(Records supplied Opens)
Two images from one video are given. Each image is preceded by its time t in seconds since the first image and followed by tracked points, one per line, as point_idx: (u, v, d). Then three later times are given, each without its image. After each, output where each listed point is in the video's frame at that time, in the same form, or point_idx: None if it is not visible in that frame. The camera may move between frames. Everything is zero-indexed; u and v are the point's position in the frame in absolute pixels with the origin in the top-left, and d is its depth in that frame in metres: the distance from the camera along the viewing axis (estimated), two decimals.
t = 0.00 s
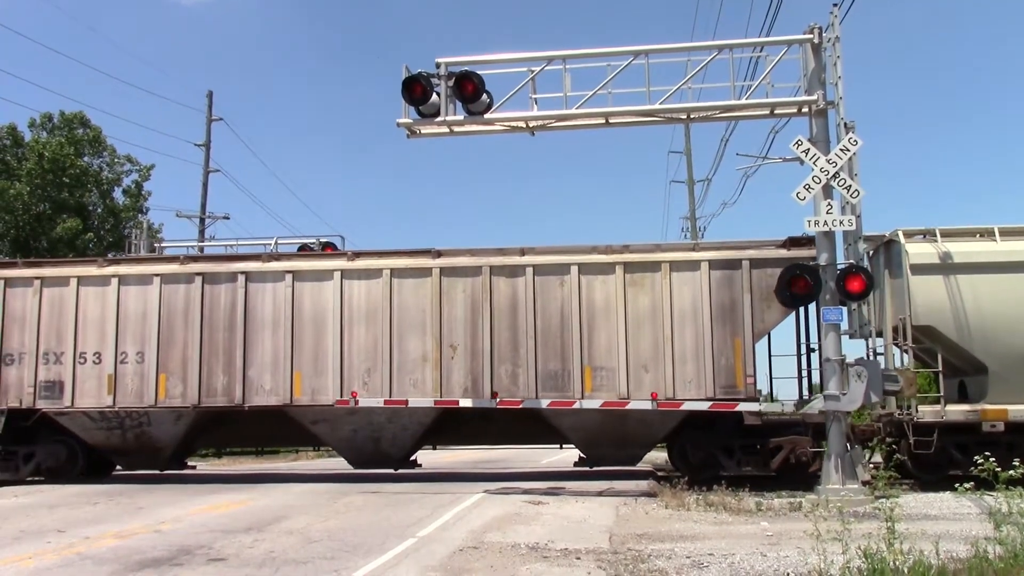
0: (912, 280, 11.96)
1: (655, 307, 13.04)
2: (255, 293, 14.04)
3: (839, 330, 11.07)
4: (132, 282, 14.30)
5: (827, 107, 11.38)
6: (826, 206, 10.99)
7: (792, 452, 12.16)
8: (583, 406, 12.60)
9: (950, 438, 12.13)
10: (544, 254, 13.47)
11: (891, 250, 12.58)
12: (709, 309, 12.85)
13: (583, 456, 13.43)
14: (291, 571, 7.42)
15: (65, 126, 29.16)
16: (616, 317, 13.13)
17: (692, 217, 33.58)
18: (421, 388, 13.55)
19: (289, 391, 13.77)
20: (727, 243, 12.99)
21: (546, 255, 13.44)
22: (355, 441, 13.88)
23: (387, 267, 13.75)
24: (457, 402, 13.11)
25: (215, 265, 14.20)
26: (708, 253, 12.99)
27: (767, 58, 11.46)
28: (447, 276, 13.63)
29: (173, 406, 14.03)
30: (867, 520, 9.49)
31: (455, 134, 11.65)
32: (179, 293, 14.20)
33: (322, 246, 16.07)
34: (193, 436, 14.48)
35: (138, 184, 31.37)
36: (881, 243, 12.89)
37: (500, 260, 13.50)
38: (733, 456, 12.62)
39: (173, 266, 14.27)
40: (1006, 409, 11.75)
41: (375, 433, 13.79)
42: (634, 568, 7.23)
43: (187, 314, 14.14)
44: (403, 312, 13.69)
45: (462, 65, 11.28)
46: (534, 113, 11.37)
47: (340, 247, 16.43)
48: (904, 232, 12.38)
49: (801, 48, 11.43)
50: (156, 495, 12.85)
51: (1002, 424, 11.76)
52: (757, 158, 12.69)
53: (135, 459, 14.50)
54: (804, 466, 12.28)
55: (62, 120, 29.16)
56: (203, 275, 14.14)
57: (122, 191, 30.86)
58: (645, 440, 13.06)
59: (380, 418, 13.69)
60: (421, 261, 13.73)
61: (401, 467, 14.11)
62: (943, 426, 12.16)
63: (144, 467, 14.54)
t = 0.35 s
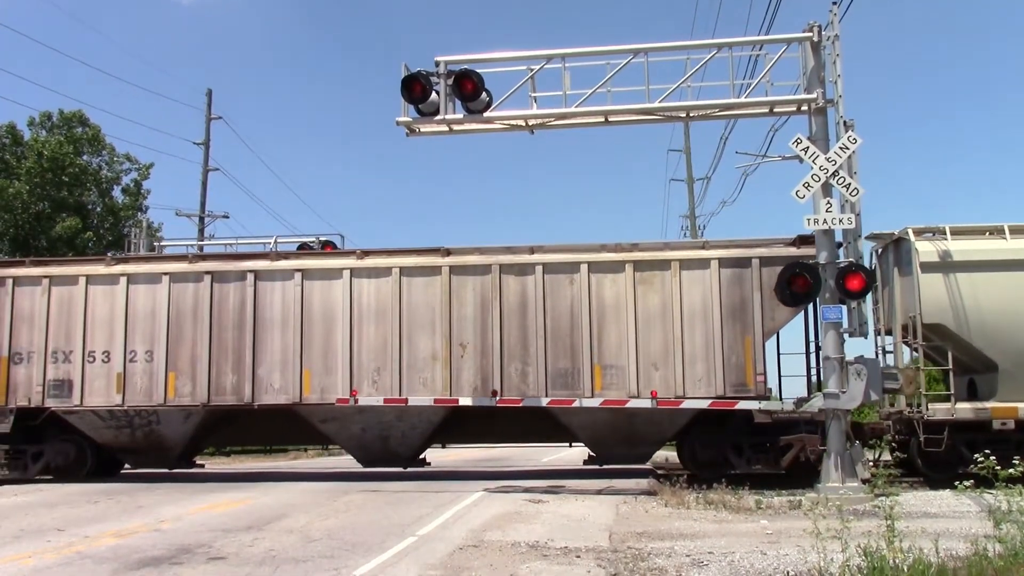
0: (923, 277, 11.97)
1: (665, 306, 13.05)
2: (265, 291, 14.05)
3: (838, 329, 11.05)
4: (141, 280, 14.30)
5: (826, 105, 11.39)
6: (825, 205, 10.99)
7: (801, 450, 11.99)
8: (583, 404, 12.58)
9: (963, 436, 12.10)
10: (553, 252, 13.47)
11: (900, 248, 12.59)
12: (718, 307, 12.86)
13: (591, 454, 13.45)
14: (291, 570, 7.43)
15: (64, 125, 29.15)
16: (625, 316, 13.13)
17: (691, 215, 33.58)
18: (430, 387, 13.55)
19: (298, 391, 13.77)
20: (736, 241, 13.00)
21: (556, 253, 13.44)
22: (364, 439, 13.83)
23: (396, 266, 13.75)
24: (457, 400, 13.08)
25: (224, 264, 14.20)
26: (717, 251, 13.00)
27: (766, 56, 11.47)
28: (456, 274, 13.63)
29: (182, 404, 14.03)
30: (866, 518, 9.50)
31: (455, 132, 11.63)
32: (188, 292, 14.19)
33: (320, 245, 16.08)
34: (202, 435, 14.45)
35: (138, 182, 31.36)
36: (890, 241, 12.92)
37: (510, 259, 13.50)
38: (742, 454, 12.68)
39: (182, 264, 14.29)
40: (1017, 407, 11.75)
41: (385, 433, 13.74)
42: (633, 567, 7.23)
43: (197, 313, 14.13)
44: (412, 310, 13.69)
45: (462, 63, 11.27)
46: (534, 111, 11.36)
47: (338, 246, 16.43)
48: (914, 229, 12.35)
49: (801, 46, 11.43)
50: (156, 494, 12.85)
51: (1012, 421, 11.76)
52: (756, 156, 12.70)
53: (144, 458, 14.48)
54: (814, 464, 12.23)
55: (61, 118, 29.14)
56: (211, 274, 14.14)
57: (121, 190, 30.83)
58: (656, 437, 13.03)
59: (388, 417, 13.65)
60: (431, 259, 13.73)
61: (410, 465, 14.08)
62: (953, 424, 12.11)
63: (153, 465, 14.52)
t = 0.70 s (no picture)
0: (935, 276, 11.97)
1: (674, 304, 13.05)
2: (274, 290, 14.05)
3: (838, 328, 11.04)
4: (150, 279, 14.30)
5: (826, 104, 11.39)
6: (825, 204, 11.00)
7: (811, 450, 12.13)
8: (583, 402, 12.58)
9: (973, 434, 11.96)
10: (562, 252, 13.47)
11: (910, 246, 12.59)
12: (728, 306, 12.86)
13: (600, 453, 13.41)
14: (291, 569, 7.44)
15: (64, 124, 29.14)
16: (635, 314, 13.14)
17: (690, 214, 33.59)
18: (440, 386, 13.55)
19: (307, 390, 13.77)
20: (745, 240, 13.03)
21: (564, 252, 13.44)
22: (373, 438, 13.80)
23: (405, 265, 13.74)
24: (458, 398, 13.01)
25: (233, 263, 14.20)
26: (726, 250, 13.03)
27: (766, 55, 11.47)
28: (466, 273, 13.63)
29: (191, 404, 14.03)
30: (867, 517, 9.50)
31: (455, 131, 11.61)
32: (196, 291, 14.19)
33: (319, 245, 16.10)
34: (210, 435, 14.43)
35: (137, 181, 31.35)
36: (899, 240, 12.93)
37: (519, 258, 13.49)
38: (752, 453, 12.67)
39: (191, 263, 14.30)
40: None
41: (395, 431, 13.72)
42: (633, 566, 7.23)
43: (206, 312, 14.14)
44: (422, 310, 13.69)
45: (461, 62, 11.26)
46: (534, 110, 11.34)
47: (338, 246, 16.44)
48: (925, 228, 12.33)
49: (801, 45, 11.42)
50: (155, 493, 12.85)
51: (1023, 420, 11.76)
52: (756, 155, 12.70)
53: (152, 458, 14.45)
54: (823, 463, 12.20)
55: (61, 118, 29.13)
56: (220, 273, 14.14)
57: (121, 189, 30.80)
58: (665, 437, 13.02)
59: (397, 416, 13.64)
60: (440, 258, 13.73)
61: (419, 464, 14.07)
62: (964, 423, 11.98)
63: (161, 465, 14.48)
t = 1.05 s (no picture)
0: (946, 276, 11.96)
1: (686, 304, 13.05)
2: (285, 289, 14.05)
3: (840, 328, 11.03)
4: (160, 277, 14.31)
5: (828, 104, 11.37)
6: (827, 204, 10.99)
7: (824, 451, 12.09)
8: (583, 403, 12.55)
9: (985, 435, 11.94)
10: (573, 251, 13.46)
11: (921, 246, 12.58)
12: (740, 306, 12.87)
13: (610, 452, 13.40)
14: (292, 567, 7.45)
15: (65, 122, 29.14)
16: (647, 314, 13.13)
17: (691, 214, 33.57)
18: (451, 384, 13.54)
19: (319, 387, 13.77)
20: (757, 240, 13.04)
21: (575, 251, 13.44)
22: (382, 437, 13.80)
23: (416, 264, 13.74)
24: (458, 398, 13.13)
25: (245, 261, 14.19)
26: (738, 250, 13.03)
27: (768, 55, 11.45)
28: (477, 271, 13.63)
29: (202, 401, 14.04)
30: (868, 518, 9.50)
31: (457, 130, 11.60)
32: (208, 289, 14.21)
33: (321, 243, 16.09)
34: (220, 433, 14.44)
35: (138, 179, 31.36)
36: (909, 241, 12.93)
37: (531, 257, 13.49)
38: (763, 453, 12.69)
39: (201, 261, 14.32)
40: None
41: (405, 430, 13.69)
42: (634, 565, 7.22)
43: (217, 310, 14.15)
44: (433, 309, 13.70)
45: (463, 61, 11.25)
46: (535, 109, 11.33)
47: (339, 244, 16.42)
48: (936, 228, 12.32)
49: (803, 45, 11.40)
50: (156, 491, 12.86)
51: None
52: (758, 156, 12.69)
53: (163, 455, 14.47)
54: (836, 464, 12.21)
55: (62, 115, 29.14)
56: (231, 270, 14.14)
57: (122, 187, 30.79)
58: (676, 436, 13.01)
59: (408, 415, 13.60)
60: (450, 257, 13.73)
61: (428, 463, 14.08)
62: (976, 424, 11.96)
63: (170, 462, 14.49)
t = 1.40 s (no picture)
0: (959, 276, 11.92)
1: (698, 303, 13.03)
2: (295, 288, 14.05)
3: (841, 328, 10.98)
4: (171, 275, 14.31)
5: (830, 103, 11.34)
6: (829, 203, 10.96)
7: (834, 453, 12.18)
8: (584, 402, 12.62)
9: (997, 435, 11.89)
10: (584, 250, 13.46)
11: (933, 246, 12.54)
12: (751, 305, 12.86)
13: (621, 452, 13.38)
14: (292, 566, 7.44)
15: (67, 121, 29.17)
16: (658, 313, 13.12)
17: (694, 213, 33.53)
18: (462, 383, 13.54)
19: (329, 386, 13.76)
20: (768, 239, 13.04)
21: (586, 251, 13.44)
22: (393, 436, 13.78)
23: (427, 263, 13.74)
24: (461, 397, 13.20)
25: (255, 260, 14.19)
26: (750, 249, 13.04)
27: (771, 54, 11.42)
28: (488, 271, 13.62)
29: (213, 400, 14.03)
30: (870, 518, 9.47)
31: (459, 129, 11.59)
32: (219, 287, 14.21)
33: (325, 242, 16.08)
34: (230, 432, 14.44)
35: (140, 177, 31.37)
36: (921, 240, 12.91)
37: (542, 256, 13.48)
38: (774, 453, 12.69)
39: (212, 260, 14.32)
40: None
41: (415, 429, 13.67)
42: (635, 565, 7.20)
43: (227, 309, 14.16)
44: (444, 308, 13.69)
45: (464, 60, 11.24)
46: (536, 109, 11.32)
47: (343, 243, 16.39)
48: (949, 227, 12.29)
49: (805, 44, 11.37)
50: (158, 490, 12.85)
51: None
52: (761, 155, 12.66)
53: (174, 454, 14.49)
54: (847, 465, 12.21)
55: (65, 114, 29.16)
56: (242, 269, 14.14)
57: (124, 186, 30.80)
58: (688, 436, 13.00)
59: (419, 414, 13.59)
60: (459, 257, 13.73)
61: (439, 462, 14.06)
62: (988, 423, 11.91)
63: (182, 461, 14.50)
(Records supplied Closes)
▶ **Problem to solve**
Look above for the line containing "47: (340, 247, 16.43)" and the line containing "14: (291, 570, 7.43)", then reproduce both and everything between them exactly, pictures omitted.

▶ **Expected output**
47: (340, 247, 16.43)
48: (904, 232, 12.38)
49: (801, 48, 11.43)
50: (156, 495, 12.85)
51: (1002, 424, 11.76)
52: (757, 158, 12.69)
53: (135, 459, 14.50)
54: (804, 466, 12.28)
55: (62, 120, 29.16)
56: (203, 275, 14.14)
57: (122, 191, 30.86)
58: (645, 440, 13.06)
59: (380, 418, 13.69)
60: (421, 261, 13.73)
61: (401, 467, 14.11)
62: (943, 426, 12.16)
63: (144, 467, 14.54)
t = 0.35 s
0: (923, 277, 11.97)
1: (665, 306, 13.05)
2: (265, 291, 14.05)
3: (838, 329, 11.05)
4: (141, 280, 14.30)
5: (826, 105, 11.39)
6: (825, 205, 10.99)
7: (801, 450, 11.99)
8: (583, 404, 12.58)
9: (963, 436, 12.10)
10: (553, 252, 13.47)
11: (900, 248, 12.59)
12: (718, 307, 12.86)
13: (591, 454, 13.45)
14: (291, 570, 7.43)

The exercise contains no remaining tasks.